THE PROBLEM: From the rows below, print only the lines starting at the one that contains "locality: Along Long" and ending at the one that contains "scientific name: Ranunculus allegheniensis", both included, copied word for word.

DATA PROVIDED:
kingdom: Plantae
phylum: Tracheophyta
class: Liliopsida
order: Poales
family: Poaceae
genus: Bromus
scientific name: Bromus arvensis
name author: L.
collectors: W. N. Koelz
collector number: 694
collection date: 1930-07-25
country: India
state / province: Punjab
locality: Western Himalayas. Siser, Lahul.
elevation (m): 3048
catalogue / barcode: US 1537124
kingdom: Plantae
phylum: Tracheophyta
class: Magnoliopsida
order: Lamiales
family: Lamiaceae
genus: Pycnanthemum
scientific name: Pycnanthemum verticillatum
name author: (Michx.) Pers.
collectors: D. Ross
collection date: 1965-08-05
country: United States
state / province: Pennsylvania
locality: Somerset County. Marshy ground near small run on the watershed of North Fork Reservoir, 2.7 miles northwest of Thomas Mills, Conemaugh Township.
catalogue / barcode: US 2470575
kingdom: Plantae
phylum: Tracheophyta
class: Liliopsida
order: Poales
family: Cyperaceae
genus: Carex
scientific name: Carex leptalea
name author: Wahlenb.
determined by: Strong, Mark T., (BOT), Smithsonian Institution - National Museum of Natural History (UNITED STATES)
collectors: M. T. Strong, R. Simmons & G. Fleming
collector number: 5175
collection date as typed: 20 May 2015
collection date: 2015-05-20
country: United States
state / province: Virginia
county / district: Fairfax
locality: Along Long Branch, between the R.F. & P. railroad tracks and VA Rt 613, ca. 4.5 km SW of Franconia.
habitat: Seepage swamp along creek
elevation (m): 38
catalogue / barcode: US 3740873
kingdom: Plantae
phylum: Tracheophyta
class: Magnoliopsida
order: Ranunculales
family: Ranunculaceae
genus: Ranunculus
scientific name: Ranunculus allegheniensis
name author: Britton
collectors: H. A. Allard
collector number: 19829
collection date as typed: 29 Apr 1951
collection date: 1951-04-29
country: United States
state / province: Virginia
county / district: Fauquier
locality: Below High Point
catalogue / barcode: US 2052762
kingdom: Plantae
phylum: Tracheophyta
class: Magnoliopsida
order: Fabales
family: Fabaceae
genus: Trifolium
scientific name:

FINAL RESULT:
locality: Along Long Branch, between the R.F. & P. railroad tracks and VA Rt 613, ca. 4.5 km SW of Franconia.
habitat: Seepage swamp along creek
elevation (m): 38
catalogue / barcode: US 3740873
kingdom: Plantae
phylum: Tracheophyta
class: Magnoliopsida
order: Ranunculales
family: Ranunculaceae
genus: Ranunculus
scientific name: Ranunculus allegheniensis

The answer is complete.